EXERCISE
If a line in the data below contains "venv", copy it.

──────── ENTRIES SUPPLIED

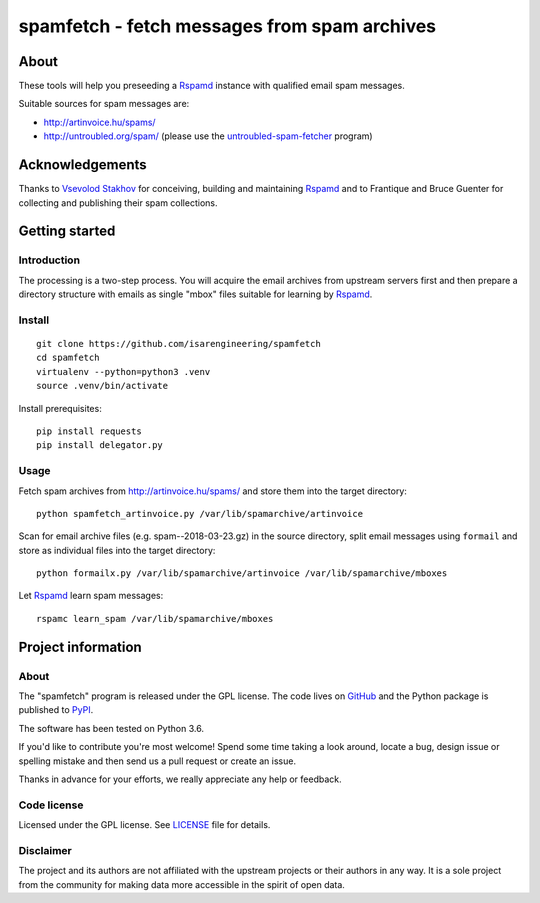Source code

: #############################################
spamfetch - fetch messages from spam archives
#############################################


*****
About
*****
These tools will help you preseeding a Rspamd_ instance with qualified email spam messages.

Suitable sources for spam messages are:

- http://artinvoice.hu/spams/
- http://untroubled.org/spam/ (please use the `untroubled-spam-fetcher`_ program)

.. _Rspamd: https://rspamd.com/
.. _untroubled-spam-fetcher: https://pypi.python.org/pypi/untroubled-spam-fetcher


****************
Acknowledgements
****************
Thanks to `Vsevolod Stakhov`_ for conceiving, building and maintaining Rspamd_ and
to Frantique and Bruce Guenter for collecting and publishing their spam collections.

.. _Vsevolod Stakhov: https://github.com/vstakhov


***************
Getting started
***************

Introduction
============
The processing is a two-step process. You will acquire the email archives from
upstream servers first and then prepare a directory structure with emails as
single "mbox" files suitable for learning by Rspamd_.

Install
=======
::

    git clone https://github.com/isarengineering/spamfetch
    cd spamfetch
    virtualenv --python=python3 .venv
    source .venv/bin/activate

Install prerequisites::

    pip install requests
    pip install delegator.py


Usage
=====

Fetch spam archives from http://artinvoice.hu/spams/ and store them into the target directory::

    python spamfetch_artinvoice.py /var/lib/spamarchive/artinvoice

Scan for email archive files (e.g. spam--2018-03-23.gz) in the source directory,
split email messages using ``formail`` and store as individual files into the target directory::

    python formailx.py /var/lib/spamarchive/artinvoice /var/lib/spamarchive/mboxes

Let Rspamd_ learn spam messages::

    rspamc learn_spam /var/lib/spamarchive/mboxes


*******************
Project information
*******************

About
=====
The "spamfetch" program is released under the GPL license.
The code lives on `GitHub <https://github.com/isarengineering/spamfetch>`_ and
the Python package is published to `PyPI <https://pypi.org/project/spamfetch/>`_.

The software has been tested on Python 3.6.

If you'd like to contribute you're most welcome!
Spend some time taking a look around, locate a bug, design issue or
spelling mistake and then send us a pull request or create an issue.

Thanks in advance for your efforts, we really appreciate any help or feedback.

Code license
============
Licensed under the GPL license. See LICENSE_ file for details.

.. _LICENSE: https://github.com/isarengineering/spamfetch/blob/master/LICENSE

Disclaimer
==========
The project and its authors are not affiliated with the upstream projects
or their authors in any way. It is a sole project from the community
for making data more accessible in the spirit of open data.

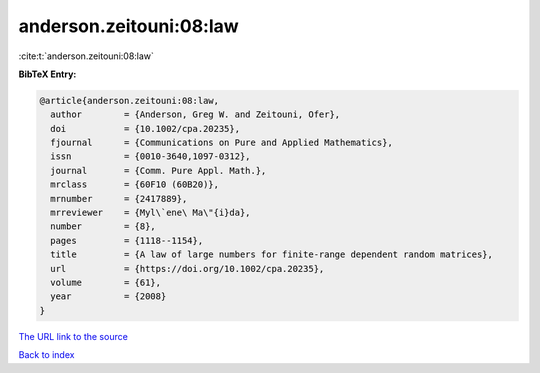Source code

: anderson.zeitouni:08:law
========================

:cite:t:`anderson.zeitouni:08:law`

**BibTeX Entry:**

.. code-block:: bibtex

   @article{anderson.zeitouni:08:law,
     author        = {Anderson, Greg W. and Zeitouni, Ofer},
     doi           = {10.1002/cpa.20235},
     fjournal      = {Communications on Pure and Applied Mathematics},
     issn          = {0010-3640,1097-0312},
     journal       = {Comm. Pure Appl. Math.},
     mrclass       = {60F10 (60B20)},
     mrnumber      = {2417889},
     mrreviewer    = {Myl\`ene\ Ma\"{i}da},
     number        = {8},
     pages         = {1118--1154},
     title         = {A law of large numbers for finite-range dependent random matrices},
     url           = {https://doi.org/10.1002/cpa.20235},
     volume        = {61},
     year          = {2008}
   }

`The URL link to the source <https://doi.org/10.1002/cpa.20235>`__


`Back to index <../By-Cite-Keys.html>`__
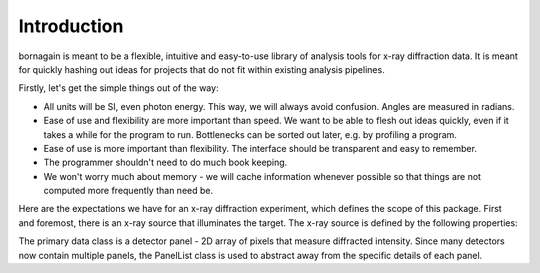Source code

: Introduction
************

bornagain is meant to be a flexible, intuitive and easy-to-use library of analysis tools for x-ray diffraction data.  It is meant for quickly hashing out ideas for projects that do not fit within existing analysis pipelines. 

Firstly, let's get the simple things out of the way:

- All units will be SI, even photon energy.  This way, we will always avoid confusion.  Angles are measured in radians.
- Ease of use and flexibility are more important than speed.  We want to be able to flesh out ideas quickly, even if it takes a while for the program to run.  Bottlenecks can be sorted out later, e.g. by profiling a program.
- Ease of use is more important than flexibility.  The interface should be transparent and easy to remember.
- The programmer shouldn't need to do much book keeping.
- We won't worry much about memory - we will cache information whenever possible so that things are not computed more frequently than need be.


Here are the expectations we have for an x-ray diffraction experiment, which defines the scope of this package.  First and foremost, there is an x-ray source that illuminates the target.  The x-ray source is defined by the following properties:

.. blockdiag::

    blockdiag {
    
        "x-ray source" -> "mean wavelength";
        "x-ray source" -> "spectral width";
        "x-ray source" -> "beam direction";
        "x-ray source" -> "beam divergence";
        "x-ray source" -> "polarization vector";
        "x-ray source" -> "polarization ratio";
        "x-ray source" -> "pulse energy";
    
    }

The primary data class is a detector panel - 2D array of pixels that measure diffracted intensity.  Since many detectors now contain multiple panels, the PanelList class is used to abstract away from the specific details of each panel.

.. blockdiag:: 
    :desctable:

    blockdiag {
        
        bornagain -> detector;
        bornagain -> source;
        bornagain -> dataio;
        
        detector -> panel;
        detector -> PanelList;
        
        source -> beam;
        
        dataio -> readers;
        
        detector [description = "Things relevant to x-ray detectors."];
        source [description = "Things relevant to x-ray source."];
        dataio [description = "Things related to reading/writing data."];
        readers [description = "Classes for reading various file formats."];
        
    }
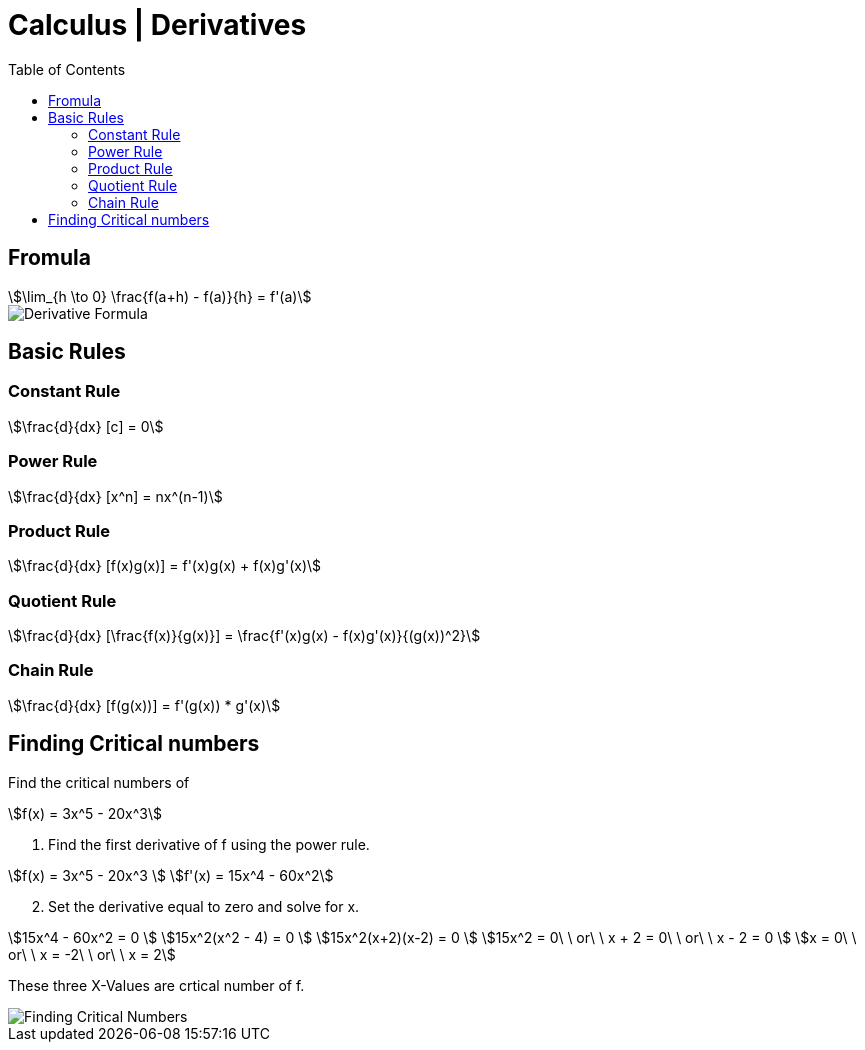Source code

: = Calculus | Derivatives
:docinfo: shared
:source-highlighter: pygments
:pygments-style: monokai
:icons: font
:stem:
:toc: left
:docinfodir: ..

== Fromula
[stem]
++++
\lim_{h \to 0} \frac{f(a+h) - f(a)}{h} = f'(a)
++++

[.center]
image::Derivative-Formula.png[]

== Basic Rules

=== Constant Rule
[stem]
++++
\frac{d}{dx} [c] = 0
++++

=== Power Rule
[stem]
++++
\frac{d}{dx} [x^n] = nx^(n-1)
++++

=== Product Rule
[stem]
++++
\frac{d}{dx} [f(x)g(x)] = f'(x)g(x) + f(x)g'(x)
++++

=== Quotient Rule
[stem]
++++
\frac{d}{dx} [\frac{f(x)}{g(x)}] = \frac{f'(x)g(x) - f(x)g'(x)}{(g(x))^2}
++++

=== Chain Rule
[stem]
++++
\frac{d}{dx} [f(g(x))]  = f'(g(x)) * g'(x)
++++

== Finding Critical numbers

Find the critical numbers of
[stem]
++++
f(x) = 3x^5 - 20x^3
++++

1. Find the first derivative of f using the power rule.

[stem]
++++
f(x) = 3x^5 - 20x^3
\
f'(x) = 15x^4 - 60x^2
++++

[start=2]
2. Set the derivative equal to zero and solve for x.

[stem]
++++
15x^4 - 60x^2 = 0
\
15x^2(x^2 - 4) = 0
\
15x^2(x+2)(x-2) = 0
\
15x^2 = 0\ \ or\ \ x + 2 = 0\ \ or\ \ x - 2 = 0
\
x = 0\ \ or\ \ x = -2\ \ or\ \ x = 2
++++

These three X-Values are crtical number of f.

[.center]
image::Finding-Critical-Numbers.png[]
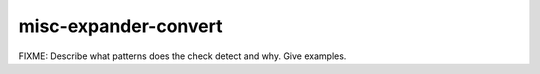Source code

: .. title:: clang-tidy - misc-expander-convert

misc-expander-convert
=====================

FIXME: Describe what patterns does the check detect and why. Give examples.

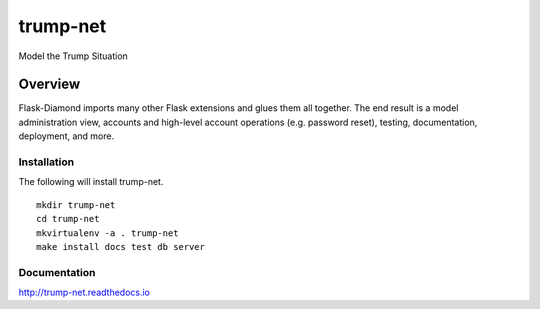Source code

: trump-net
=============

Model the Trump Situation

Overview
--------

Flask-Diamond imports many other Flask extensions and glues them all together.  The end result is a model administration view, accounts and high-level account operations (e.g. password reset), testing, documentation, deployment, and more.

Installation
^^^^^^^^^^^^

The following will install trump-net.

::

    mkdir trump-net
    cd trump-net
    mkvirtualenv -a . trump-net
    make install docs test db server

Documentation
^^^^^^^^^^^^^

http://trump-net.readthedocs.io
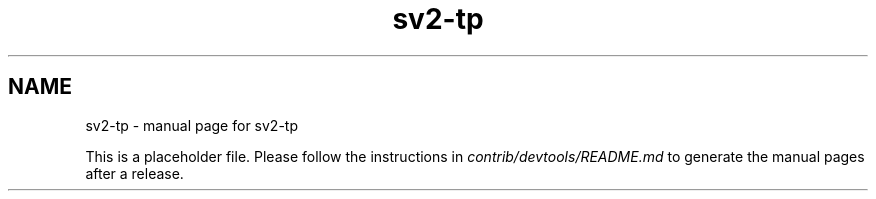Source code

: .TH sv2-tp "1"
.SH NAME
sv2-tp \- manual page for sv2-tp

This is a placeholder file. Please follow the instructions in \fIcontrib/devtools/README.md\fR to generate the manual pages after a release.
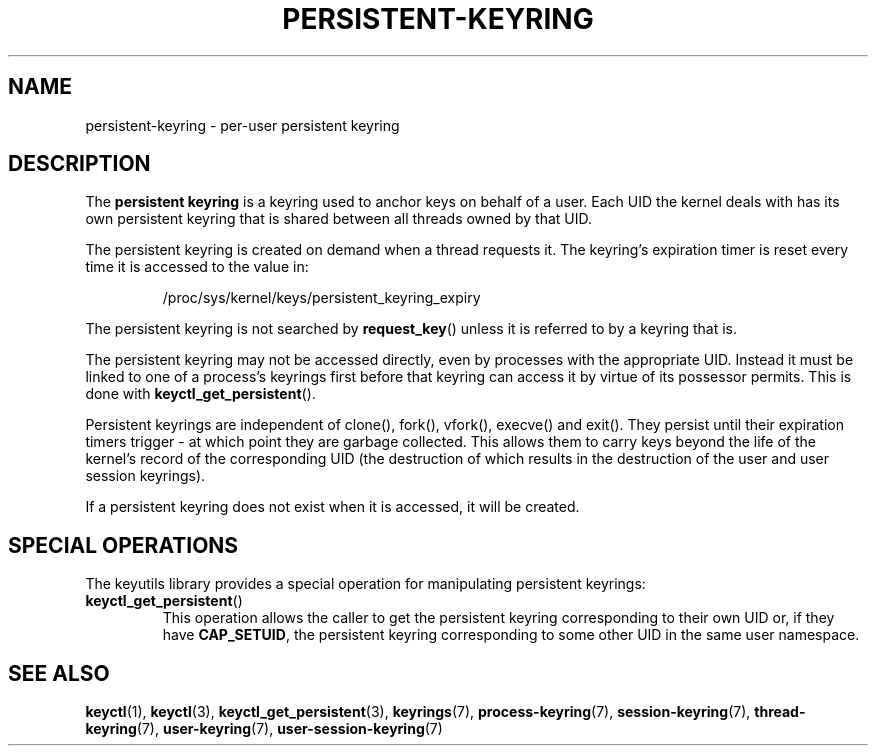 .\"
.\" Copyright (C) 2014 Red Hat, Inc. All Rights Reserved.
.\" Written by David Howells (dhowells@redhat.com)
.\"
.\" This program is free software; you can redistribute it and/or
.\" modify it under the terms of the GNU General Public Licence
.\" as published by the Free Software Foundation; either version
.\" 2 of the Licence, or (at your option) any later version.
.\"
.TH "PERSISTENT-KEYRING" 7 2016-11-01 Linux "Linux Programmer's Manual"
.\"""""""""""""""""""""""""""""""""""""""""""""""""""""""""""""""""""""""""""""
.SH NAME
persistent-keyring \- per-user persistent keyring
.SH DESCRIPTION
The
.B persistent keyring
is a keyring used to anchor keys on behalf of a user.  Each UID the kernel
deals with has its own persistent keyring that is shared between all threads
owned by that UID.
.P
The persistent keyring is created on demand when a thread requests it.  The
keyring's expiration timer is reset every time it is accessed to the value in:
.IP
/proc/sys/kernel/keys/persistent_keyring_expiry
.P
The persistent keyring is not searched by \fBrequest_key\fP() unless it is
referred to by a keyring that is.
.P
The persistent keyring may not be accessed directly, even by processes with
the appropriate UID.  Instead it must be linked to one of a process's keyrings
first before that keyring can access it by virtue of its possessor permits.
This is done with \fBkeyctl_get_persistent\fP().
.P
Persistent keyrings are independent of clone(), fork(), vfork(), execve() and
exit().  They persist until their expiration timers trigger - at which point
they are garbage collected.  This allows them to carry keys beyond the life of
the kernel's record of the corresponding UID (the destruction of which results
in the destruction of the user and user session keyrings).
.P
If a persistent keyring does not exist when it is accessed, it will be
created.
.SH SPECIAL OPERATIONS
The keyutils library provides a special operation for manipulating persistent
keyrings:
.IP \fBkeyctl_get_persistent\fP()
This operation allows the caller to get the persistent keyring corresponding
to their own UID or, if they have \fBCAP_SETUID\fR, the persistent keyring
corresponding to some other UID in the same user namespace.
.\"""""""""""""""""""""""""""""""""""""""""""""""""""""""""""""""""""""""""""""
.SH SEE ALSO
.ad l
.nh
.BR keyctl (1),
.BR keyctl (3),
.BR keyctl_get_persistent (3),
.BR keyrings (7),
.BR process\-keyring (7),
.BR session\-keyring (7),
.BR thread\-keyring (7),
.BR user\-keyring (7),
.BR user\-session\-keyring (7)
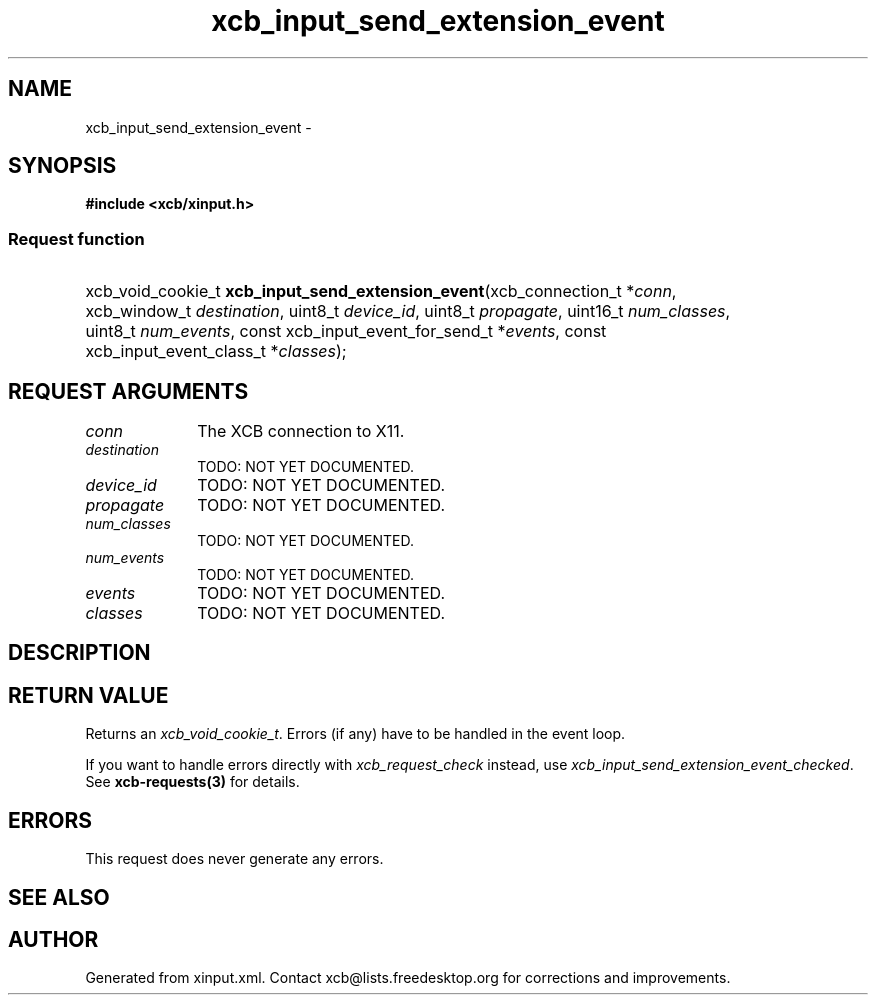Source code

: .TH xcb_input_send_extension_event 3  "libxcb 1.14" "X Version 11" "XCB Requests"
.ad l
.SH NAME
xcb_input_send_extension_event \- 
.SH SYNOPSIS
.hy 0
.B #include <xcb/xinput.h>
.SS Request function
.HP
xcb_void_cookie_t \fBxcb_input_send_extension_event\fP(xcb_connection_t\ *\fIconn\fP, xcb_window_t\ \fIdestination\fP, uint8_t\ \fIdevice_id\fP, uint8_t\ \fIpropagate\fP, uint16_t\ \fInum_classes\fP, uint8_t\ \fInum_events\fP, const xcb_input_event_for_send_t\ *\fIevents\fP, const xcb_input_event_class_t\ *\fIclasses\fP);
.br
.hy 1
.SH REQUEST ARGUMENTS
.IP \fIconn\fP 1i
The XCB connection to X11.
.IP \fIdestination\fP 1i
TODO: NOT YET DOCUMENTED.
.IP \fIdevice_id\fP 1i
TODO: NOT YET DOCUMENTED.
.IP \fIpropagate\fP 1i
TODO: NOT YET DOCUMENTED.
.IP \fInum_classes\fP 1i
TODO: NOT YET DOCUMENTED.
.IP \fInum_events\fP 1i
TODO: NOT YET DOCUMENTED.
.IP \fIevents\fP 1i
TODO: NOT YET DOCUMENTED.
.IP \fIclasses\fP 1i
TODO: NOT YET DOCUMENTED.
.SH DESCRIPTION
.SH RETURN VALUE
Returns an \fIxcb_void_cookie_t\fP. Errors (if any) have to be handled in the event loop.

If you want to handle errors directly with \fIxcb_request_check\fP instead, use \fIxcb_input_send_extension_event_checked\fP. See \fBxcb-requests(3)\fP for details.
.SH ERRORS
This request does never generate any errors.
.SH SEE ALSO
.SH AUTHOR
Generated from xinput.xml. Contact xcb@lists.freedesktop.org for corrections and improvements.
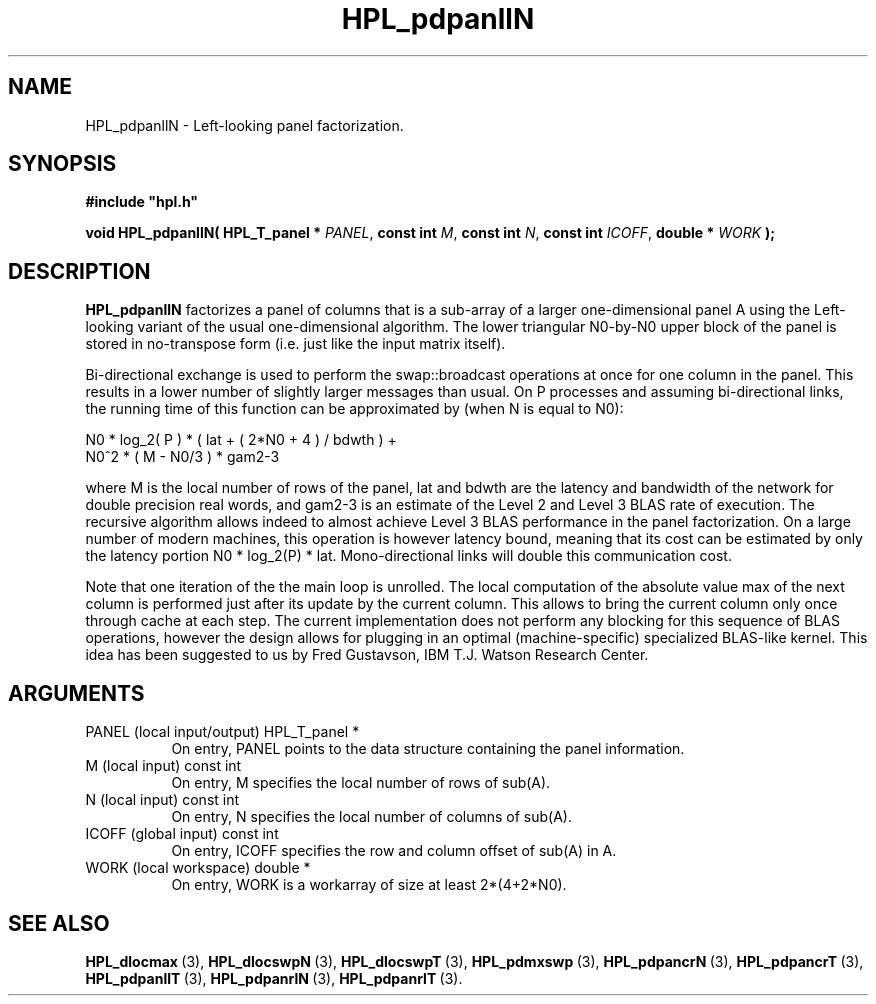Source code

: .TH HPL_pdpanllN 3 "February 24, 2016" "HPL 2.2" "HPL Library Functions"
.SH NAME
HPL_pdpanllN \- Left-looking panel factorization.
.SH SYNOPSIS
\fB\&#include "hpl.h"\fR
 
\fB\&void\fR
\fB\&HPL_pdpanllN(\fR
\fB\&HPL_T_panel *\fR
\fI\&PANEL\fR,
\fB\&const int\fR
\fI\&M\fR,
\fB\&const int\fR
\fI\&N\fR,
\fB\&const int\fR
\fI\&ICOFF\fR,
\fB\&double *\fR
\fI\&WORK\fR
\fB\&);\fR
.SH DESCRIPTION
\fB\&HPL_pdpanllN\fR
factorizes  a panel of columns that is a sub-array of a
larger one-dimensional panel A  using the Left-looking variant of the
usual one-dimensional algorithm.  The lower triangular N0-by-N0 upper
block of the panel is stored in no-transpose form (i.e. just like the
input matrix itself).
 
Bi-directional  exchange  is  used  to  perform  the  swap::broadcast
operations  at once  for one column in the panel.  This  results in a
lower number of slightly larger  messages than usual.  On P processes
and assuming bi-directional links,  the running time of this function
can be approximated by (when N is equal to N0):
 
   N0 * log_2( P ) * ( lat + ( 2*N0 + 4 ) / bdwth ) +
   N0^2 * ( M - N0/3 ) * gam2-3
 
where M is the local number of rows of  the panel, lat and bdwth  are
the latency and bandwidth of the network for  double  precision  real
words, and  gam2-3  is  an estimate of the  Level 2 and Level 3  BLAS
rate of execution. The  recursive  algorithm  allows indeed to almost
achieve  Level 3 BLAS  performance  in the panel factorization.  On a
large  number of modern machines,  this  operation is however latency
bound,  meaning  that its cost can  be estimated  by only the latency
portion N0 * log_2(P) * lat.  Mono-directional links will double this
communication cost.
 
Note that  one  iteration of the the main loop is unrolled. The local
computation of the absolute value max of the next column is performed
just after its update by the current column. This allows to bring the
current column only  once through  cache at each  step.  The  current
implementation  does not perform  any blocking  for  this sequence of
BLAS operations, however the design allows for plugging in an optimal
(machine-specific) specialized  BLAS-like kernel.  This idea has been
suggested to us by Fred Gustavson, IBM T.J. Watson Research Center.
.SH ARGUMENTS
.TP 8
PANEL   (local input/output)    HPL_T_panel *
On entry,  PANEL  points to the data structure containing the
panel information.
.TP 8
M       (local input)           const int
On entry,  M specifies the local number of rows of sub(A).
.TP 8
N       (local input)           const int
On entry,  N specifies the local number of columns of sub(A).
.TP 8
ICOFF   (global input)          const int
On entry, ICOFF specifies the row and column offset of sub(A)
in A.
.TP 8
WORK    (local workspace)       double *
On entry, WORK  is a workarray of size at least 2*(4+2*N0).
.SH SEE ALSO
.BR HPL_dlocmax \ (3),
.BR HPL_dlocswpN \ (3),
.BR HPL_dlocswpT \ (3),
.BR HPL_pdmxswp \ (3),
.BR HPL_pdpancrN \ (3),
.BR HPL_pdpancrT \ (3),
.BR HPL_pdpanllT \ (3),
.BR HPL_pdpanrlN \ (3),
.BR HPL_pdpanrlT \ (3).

────────────────

YOUR RESPONSE
    virtualenv --python=python3 .venv
    source .venv/bin/activate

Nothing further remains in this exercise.